Contrôle technique : ce qui change à partir du 20 mai

Publié le 15 mai 2018 à 11:32 Aujourd'hui | 609 vues

Ce dimanche 20 mai 2018, le contrôle automobile change et devient plus exigeant. Réponse Conso fait le point.

Issu d’une directive européenne signée en avril 2014, un nouveau contrôle technique automobile adapté aux normes de l’Union entrera en vigueur ce dimanche. Elle instaure un contrôle plus coûteux, plus long et plus exigeant que celui du 18 juin 1991. Avec ces mesures, la Commission européenne souhaite renforcer la prévention routière pour réduire de moitié le nombre des tués sur les routes. Elles concernent les véhicules dont le poids n’excède pas 3,5 tonnes et les opérateurs agréés pour le contrôle technique des véhicules légers et automobilistes. Ainsi, la durée d’un contrôle technique complet passe de 30 à 45 minutes, et son coût à 80 euros. Il y aura désormais plus de 362 “défaillances majeures” (contre 177) impliquant l’obligation de réparation dans un délai de deux mois suivie d’une validation post contre-visite. Si une seule défaillance “majeure” ou “technique critique” est notée dans le contrôle, les résultats ne pourront qu’être classés “Défavorable”.

Plus de 600 défaillances possibles

Ce nouveau dispositif renforce des points de contrôle comme ceux de la sécurité, des freins, des pneus ou encore de la pollution. Effectivement, “l’article 65 de la loi de transition énergétique prévoit le renforcement du contrôle des émissions de polluants atmosphériques et des particules fines émanant de l’échappement des véhicules particuliers ou utilitaires légers lors du contrôle technique”. En totalité, vérifier ces pièces pourra déboucher sur plus de 600 “défaillances” possibles contre 409 “défauts” au contrôle technique précédent. Un pallier nommé “défaillance critique” ajoute également 144 points de contrôle dont l’absence de validation entraînera l’immobilisation immédiate du véhicule. Ce dernier écopera alors d’une vignette sur le pare-brise signifiant l’obligation d’une contre-visite. Le conducteur aura 24h pour faire réparer sa voiture, au risque de devoir payer une amende qui peut monter jusqu’à 375 euros, ou au minimum à 90 euros si le paiement est tout de suite effectué.

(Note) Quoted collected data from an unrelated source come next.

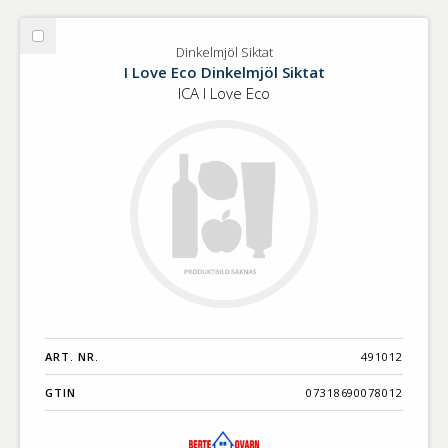
Välj
Dinkelmjöl Siktat
Dinkelmjöl
I Love Eco Dinkelmjöl Siktat
Siktat
ICA I Love Eco
ART. NR.
491012
GTIN
07318690078012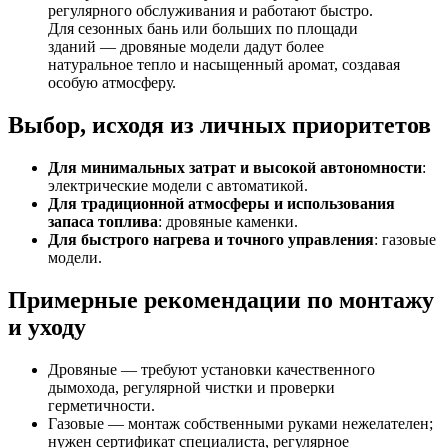
регулярного обслуживания и работают быстро.
Для сезонных бань или больших по площади
зданий — дровяные модели дадут более
натуральное тепло и насыщенный аромат, создавая
особую атмосферу.
Выбор, исходя из личных приоритетов
Для минимальных затрат и высокой автономности
:
электрические модели с автоматикой.
Для традиционной атмосферы и использования
запаса топлива
: дровяные каменки.
Для быстрого нагрева и точного управления
: газовые
модели.
Примерные рекомендации по монтажу
и уходу
Дровяные — требуют установки качественного
дымохода, регулярной чистки и проверки
герметичности.
Газовые — монтаж собственными руками нежелателен;
нужен сертификат специалиста, регулярное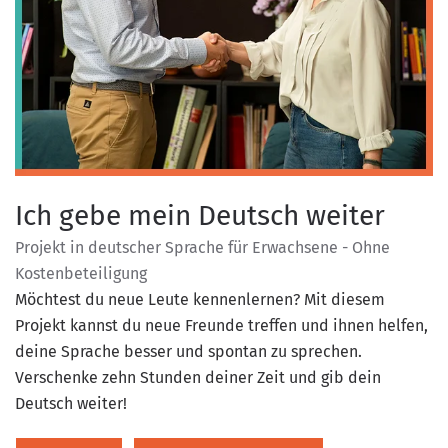
Ich gebe mein Deutsch weiter
Projekt in deutscher Sprache für Erwachsene - Ohne
Kostenbeteiligung
Möchtest du neue Leute kennenlernen? Mit diesem
Projekt kannst du neue Freunde treffen und ihnen helfen,
deine Sprache besser und spontan zu sprechen.
Verschenke zehn Stunden deiner Zeit und gib dein
Deutsch weiter!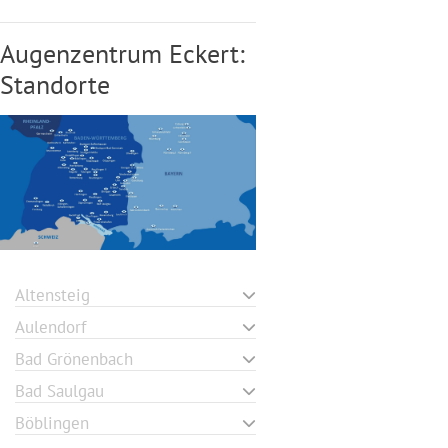
Augenzentrum Eckert:
Standorte
Altensteig
Aulendorf
Bad Grönenbach
Bad Saulgau
Böblingen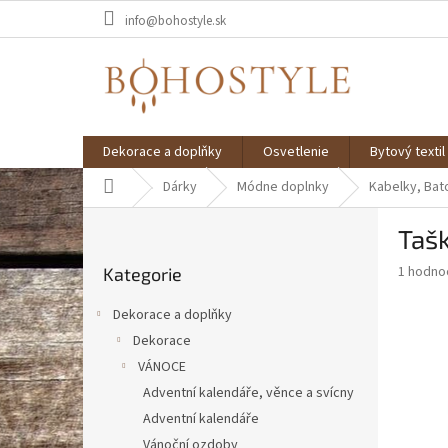
Přejít
info@bohostyle.sk
na
obsah
Dekorace a doplňky
Osvetlenie
Bytový textil
Domů
Dárky
Módne doplnky
Kabelky, Bat
P
Tašk
o
Přeskočit
s
Průměr
1 hodno
Kategorie
kategorie
t
hodnoce
r
produkt
Dekorace a doplňky
a
je
Dekorace
5,0
n
z
VÁNOCE
n
5
í
Adventní kalendáře, věnce a svícny
hvězdič
p
Adventní kalendáře
a
Vánoční ozdoby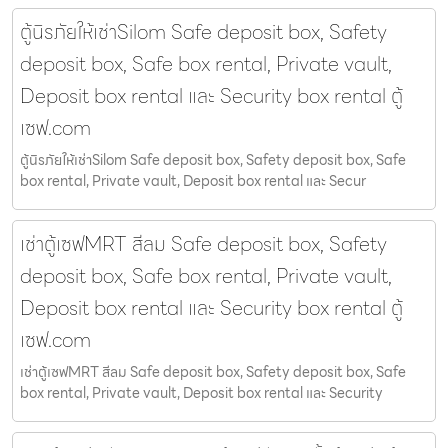
ตู้นิรภัยให้เช่าSilom Safe deposit box, Safety
deposit box, Safe box rental, Private vault,
Deposit box rental และ Security box rental ตู้
เซฟ.com
ตู้นิรภัยให้เช่าSilom Safe deposit box, Safety deposit box, Safe
box rental, Private vault, Deposit box rental และ Secur
เช่าตู้เซฟMRT สีลม Safe deposit box, Safety
deposit box, Safe box rental, Private vault,
Deposit box rental และ Security box rental ตู้
เซฟ.com
เช่าตู้เซฟMRT สีลม Safe deposit box, Safety deposit box, Safe
box rental, Private vault, Deposit box rental และ Security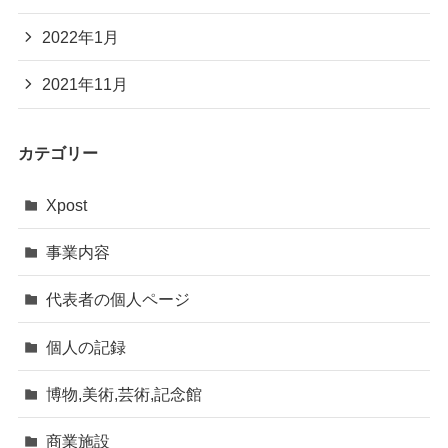
2022年1月
2021年11月
カテゴリー
Xpost
事業内容
代表者の個人ページ
個人の記録
博物,美術,芸術,記念館
商業施設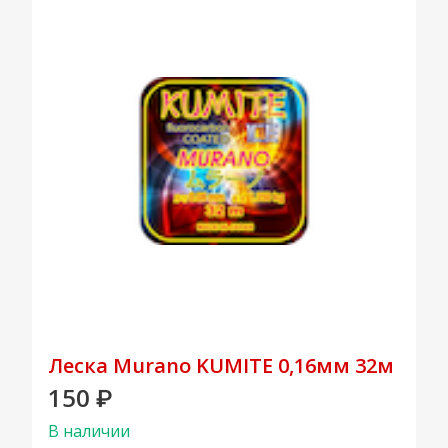
Леска Murano KUMITE 0,16мм 32м
150
₽
В наличии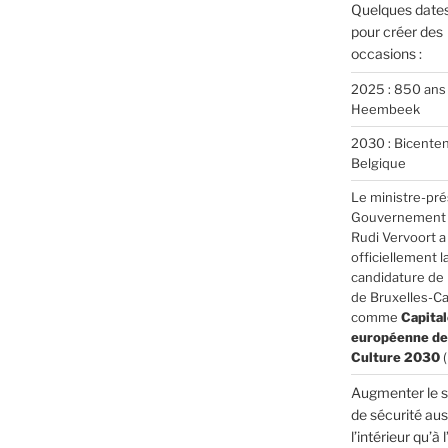
Quelques dates
pour créer des
occasions :
2025 : 850 ans
Heembeek
2030 : Bicenten
Belgique
Le ministre-pré
Gouvernement b
Rudi Vervoort 
officiellement l
candidature de 
de Bruxelles-Ca
comme
Capital
européenne de 
Culture 2030
(
Augmenter le 
de sécurité aus
l’intérieur qu’à 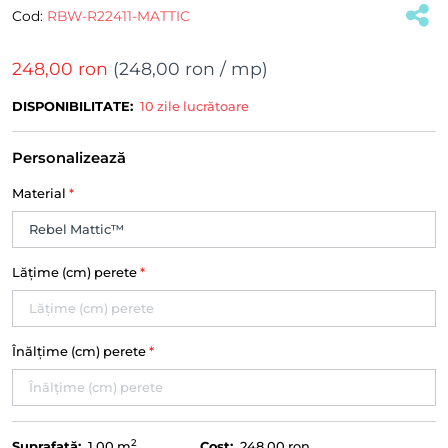
Cod:
RBW-R22411-MATTIC
248,00 ron
(
248,00 ron
/ mp)
DISPONIBILITATE:
10 zile lucrătoare
Personalizează
Material
*
Lățime (cm) perete
*
Înălțime (cm) perete
*
2
Suprafață:
1.00
m
Cost:
248,00 ron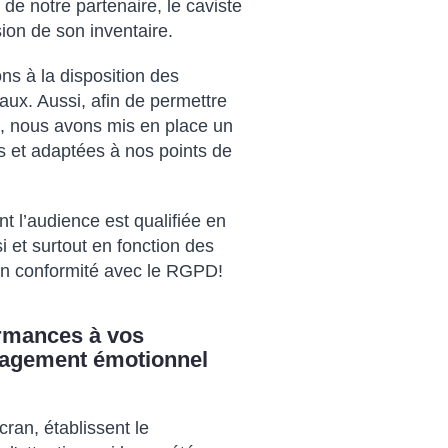
de notre partenaire, le caviste
sion de son inventaire.
s à la disposition des
iaux. Aussi, afin de permettre
té, nous avons mis en place un
s et adaptées à nos points de
t l’audience est qualifiée en
 et surtout en fonction des
En conformité avec le RGPD!
ormances à vos
ngagement émotionnel
ran, établissent le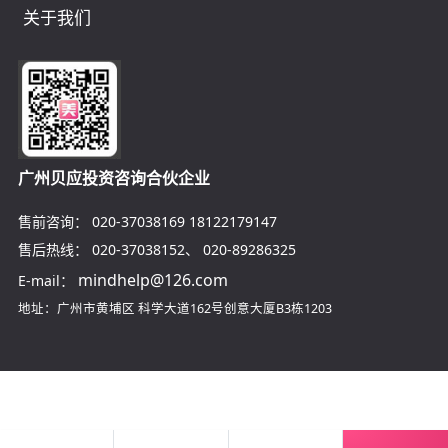
关于我们
广州贝应投资咨询合伙企业
售前咨询：
020-37038169
18122179147
售后热线：
020-37038152
、
020-89286325
mindhelp@126.com
E-mail：
地址：广州市黄埔区
科学大道162号创意大厦B3栋1203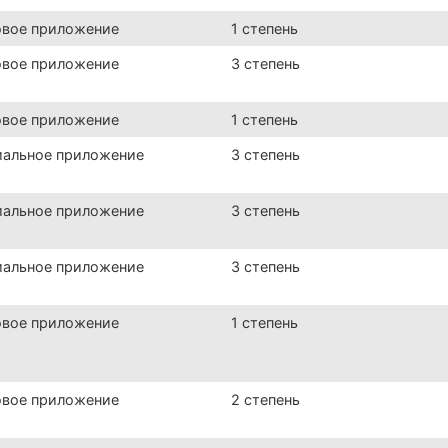
овое приложение
1 степень
овое приложение
3 степень
овое приложение
1 степень
иальное приложение
3 степень
иальное приложение
3 степень
иальное приложение
3 степень
овое приложение
1 степень
овое приложение
2 степень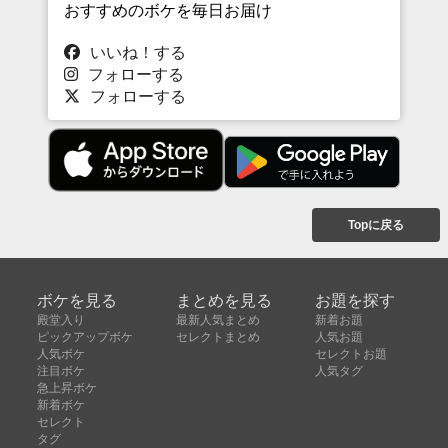
おすすめのボケを毎日お届け
いいね！する
フォローする
フォローする
Topに戻る
ボケを見る
まとめを見る
お題を探す
殿堂入り
最新人気まとめ
新着お題
ピックアップボケ
セレクトまとめ
人気お題
人気ボケ
セレクトお題
注目ボケ
人気タグ
急上昇ボケ
新着ボケ
セレクト
タグ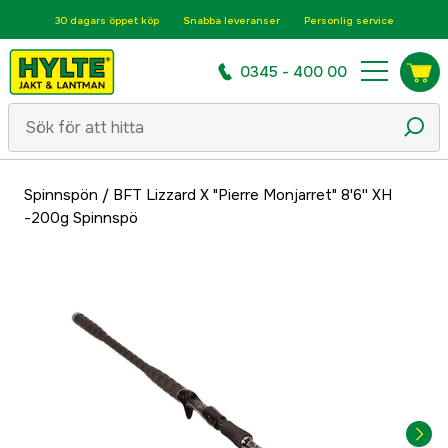
30 dagars öppet köp
Snabba leveranser
Personlig service
0345 - 400 00
Spinnspön
/
BFT Lizzard X "Pierre Monjarret" 8'6'' XH
-200g Spinnspö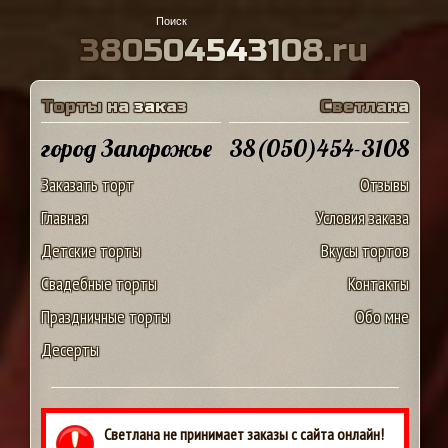
3
8
0
5
0
4
5
4
3
1
0
8
.
r
u
Т
о
р
т
ы
н
а
з
а
к
а
з
С
в
е
т
л
а
н
а
город Запорожье
38(050)454-3108
Заказать торт
Отзывы
Главная
Условия заказа
Детские торты
Вкусы тортов
Свадебные торты
Контакты
Праздничные торты
Обо мне
Десерты
Светлана не принимает заказы с сайта онлайн!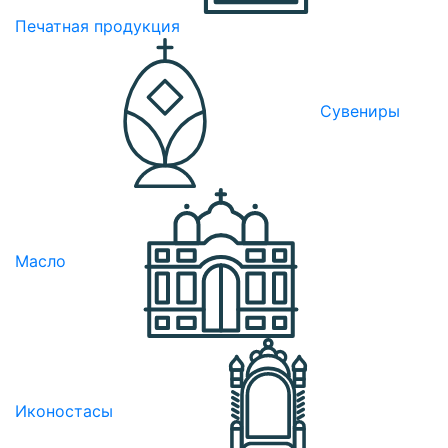
Печатная продукция
Сувениры
Масло
Иконостасы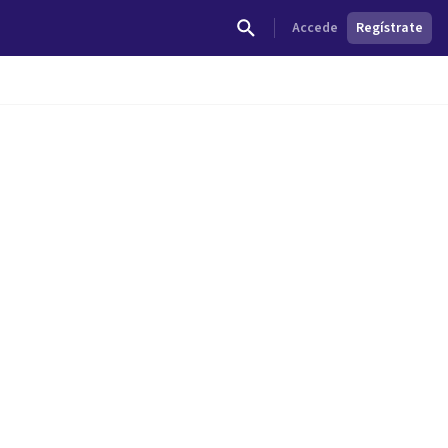
Accede
Regístrate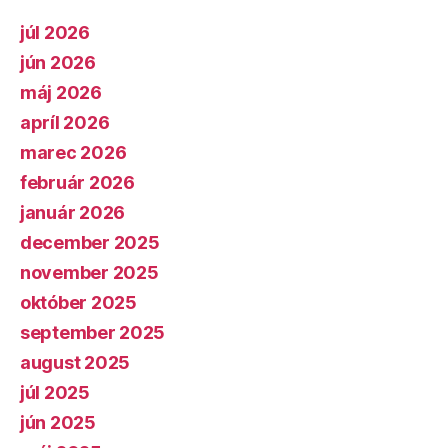
júl 2026
jún 2026
máj 2026
apríl 2026
marec 2026
február 2026
január 2026
december 2025
november 2025
október 2025
september 2025
august 2025
júl 2025
jún 2025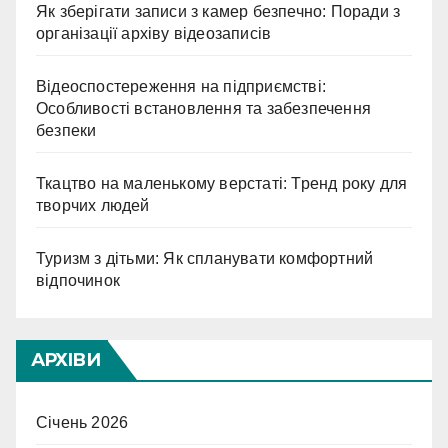
Як зберігати записи з камер безпечно: Поради з
організації архіву відеозаписів
Відеоспостереження на підприємстві:
Особливості встановлення та забезпечення
безпеки
Ткацтво на маленькому верстаті: Тренд року для
творчих людей
Туризм з дітьми: Як спланувати комфортний
відпочинок
АРХІВИ
Січень 2026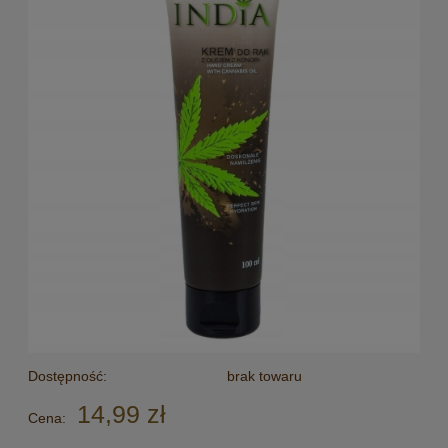
Dostępność:
brak towaru
14,99 zł
Cena: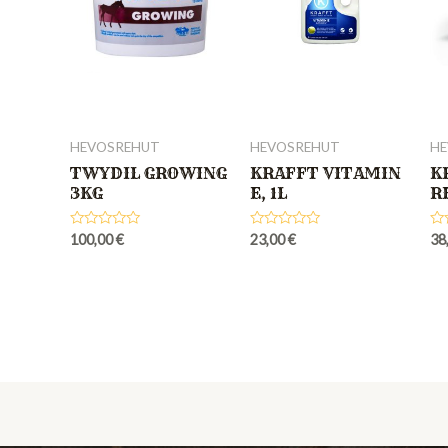
HEVOSREHUT
HEVOSREHUT
HE
TWYDIL GROWING
KRAFFT VITAMIN
K
3KG
E, 1L
R
Rated
Rated
Ra
100,00
€
23,00
€
38
0
0
0
out
out
out
of
of
of
5
5
5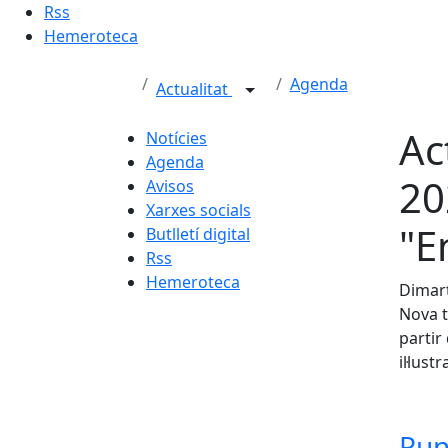
Rss
Hemeroteca
Agenda
Actualitat
Ac
Notícies
Agenda
20
Avisos
Xarxes socials
"E
Butlletí digital
Rss
Hemeroteca
Dimart
Nova t
partir
il·lust
Pun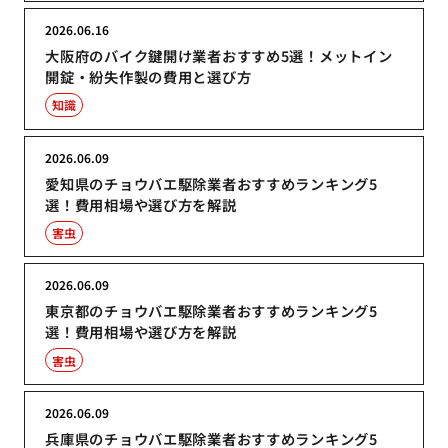
2026.06.16
大阪府のバイク鍵開け業者おすすめ5選！メットイン
開錠・紛失作製の費用と選び方
知識
2026.06.09
愛知県のチョウバエ駆除業者おすすめランキング5
選！費用相場や選び方を解説
害虫
2026.06.09
東京都のチョウバエ駆除業者おすすめランキング5
選！費用相場や選び方を解説
害虫
2026.06.09
兵庫県のチョウバエ駆除業者おすすめランキング5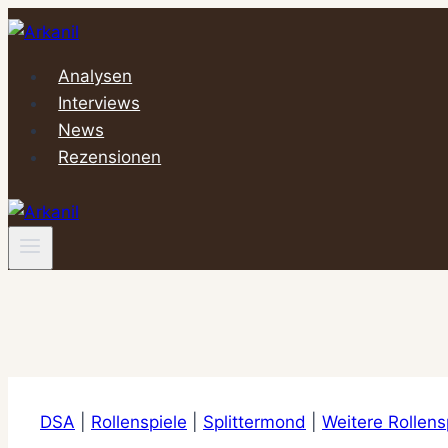
Zum
Inhalt
springen
Analysen
Interviews
News
Rezensionen
DSA
|
Rollenspiele
|
Splittermond
|
Weitere Rollens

Pour terminer sur une bonne nouvelle, les défaillances mineures seront elles moins nombreuses. Elles comprennent 162 points qui n’entraîneront pas de contre-visite mais seulement une préconisation de réparation, contre 230 points au règlement précédent. Ce nouveau contrôle reste périodique, avec un examen obligatoire au quatrième anniversaire du véhicule puis tous les deux ans.

Claire Lebrun

  1. Une personne ayant une défaillance critique aura jusqu’à minuit le jour du contrôle pour enmener sa voiture chez lui ou chez le garagiste ensuite il n’a plus le droit de l’utiliser tant qu’elle n’est pas réparée.
    Une fois la défaillance critique et en l’occurrence les défaillances majeures réparées direction le contrôle technique pour valider le contrôle dans une durée de deux mois maximum.
    Merci de corriger votre fausse information.
    Les 24 heures n’ont aucun rapport avec le nouveau contrôle technique.